### [Document]
^^^^^^^^
Sunday, December 23, 2012

Day 132- Why do Women Always Want Other Women's Men?


Within this blog I will begin to work through the point of guilt that I have existed within and as throughout my life. Guilt is a point that has directed me very much in terms of my interaction with others in my life and world, at point that has had very much to do with how I experience/experienced myself as how I saw the myself as who and how I am, and it has led me down a destructive path of self-compromise as I constantly and continuously would attempt to ‘make up for’ who and how I am because I saw/see myself as ‘owing’ something to everyone. What I didn’t realize is that this debt that I perceived myself to exist as wasn’t something that could be ‘paid off’ through ‘paying it back’ to people and things outside myself. It is actually a self-created debt that is manifested through constantly giving myself away.

This is interesting because it demonstrates how guilt will perpetuate itself because in the attempt to ‘pay back what I had taken, I have been essentially giving more and more of myself away,
feeling more and more guilty and indebted, thus creating the experience of ‘giving up’, limitedness and feeling trapped and seeing only dead ends. It’s like, the more I tried, the worse it got.
^^^^^^^^
### [Set tasks]
a) In the blog post, what kind of debt does the writer say it actually is?
b) Return every line of the records that contains the string "clef", treating uppercase and lowercase as distinct.
The blog post and the records that follow it were drawn from separate sources.

### [Supplied information]
^^^^^^^^
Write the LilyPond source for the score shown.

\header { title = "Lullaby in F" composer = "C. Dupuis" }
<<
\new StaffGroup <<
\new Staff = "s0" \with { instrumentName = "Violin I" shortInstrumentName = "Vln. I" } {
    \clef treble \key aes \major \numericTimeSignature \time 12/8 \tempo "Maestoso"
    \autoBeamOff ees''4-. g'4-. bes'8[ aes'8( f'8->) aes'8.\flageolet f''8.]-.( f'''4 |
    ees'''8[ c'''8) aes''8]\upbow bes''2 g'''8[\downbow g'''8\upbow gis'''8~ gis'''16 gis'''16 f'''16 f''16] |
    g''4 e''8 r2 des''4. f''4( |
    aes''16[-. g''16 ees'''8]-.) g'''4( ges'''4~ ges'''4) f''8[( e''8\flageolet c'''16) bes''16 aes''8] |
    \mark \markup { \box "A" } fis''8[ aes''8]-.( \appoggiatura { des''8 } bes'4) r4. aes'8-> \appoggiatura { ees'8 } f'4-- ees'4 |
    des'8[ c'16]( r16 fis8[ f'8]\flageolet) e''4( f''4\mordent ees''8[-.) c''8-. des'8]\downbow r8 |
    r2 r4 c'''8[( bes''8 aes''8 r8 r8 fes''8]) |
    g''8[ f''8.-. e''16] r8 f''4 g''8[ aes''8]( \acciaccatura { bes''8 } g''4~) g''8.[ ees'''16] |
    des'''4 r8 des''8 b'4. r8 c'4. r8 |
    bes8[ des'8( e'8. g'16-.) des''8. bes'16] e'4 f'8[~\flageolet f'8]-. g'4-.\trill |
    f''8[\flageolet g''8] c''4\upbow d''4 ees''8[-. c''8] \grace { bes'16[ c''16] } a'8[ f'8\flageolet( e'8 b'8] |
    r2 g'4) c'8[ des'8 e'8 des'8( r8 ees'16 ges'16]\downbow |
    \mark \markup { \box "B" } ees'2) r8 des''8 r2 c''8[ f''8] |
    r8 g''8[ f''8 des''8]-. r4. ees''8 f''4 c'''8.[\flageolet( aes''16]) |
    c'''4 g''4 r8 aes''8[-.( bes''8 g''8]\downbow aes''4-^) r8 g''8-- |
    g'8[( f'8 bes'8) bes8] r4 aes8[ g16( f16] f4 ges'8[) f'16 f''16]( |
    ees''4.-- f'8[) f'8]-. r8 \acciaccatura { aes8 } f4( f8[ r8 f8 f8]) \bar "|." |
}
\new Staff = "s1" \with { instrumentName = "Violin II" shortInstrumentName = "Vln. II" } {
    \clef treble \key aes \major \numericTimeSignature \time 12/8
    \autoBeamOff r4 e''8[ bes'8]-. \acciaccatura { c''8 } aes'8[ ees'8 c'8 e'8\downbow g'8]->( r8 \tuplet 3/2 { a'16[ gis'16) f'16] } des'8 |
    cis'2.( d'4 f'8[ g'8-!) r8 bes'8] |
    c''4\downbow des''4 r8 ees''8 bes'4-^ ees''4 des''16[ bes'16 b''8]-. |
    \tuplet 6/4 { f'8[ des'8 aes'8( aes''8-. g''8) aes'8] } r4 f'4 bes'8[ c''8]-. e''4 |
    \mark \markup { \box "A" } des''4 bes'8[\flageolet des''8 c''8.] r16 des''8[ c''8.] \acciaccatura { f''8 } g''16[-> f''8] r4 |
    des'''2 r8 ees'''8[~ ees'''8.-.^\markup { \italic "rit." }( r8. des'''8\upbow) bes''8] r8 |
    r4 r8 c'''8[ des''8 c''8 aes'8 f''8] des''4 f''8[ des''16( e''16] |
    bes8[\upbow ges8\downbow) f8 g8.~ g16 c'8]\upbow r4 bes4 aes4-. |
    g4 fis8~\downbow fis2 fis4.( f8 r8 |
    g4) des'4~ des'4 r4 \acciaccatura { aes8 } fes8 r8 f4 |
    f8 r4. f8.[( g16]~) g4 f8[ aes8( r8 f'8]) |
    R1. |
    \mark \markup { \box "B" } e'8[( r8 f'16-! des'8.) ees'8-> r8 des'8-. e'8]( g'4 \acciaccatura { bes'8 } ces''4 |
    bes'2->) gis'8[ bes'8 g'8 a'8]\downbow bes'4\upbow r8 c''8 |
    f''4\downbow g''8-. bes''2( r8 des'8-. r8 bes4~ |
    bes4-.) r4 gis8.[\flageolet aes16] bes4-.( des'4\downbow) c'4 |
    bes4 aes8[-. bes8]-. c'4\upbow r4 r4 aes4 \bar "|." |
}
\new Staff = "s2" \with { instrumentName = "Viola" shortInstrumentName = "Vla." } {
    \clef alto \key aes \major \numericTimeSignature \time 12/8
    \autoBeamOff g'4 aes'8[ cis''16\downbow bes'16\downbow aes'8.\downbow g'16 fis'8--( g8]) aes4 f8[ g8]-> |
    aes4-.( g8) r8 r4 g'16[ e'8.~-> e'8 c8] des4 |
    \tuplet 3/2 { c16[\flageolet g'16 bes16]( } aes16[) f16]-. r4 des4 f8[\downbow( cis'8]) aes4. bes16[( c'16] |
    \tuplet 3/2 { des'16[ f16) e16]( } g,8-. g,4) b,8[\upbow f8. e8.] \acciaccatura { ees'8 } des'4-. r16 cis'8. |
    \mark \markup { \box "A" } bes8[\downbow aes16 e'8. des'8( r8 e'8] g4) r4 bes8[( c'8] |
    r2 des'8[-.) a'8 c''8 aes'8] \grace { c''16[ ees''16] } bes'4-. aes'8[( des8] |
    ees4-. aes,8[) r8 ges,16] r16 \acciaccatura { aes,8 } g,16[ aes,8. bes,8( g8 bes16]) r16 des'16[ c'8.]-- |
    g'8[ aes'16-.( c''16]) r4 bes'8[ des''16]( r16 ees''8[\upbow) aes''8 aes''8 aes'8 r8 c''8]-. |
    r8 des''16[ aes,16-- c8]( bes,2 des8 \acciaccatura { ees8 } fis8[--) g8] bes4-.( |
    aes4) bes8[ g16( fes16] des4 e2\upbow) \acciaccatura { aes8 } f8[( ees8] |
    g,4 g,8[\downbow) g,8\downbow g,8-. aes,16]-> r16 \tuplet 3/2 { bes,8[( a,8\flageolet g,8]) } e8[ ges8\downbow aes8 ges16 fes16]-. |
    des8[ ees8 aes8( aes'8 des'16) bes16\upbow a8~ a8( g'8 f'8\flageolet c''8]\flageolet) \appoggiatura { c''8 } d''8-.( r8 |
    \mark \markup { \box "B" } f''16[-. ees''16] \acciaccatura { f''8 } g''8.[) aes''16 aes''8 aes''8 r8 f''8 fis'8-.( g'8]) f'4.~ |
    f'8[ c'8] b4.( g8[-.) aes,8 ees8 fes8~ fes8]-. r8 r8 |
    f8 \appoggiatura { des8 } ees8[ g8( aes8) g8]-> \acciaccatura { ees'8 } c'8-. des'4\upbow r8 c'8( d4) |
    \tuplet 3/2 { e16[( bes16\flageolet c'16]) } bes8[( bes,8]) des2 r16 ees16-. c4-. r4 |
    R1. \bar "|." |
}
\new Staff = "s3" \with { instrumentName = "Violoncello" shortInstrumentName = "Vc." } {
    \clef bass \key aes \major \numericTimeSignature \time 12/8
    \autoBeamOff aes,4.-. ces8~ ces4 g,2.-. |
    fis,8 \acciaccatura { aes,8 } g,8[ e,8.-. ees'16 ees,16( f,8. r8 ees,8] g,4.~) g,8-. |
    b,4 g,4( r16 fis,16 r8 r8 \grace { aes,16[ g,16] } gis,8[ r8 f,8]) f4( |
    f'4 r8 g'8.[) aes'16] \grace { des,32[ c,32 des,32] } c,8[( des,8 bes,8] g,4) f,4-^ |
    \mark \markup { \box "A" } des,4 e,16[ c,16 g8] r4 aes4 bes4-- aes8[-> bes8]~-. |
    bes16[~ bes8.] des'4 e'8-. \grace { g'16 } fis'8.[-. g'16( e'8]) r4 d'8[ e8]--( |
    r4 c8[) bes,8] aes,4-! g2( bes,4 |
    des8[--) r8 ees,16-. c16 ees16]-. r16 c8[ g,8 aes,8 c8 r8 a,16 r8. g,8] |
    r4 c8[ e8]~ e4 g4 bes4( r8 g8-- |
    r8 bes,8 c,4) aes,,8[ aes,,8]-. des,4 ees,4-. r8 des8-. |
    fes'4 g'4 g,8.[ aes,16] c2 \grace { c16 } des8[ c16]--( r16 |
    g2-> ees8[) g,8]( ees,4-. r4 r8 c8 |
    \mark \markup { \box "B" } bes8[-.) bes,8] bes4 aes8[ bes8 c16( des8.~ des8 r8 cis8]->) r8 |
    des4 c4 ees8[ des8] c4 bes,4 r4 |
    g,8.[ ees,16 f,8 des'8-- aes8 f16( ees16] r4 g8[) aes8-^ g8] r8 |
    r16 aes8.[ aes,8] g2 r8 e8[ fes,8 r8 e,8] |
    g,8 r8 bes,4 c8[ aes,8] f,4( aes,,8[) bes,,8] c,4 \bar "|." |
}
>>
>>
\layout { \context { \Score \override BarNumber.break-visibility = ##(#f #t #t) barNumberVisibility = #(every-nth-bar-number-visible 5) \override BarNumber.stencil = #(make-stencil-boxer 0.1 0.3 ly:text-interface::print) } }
^^^^^^^^
### [Responses by task]
a) It is a self-created debt, manifested through constantly giving oneself away.

b)
    \clef treble \key aes \major \numericTimeSignature \time 12/8 \tempo "Maestoso"
    \clef treble \key aes \major \numericTimeSignature \time 12/8
    \clef alto \key aes \major \numericTimeSignature \time 12/8
    \clef bass \key aes \major \numericTimeSignature \time 12/8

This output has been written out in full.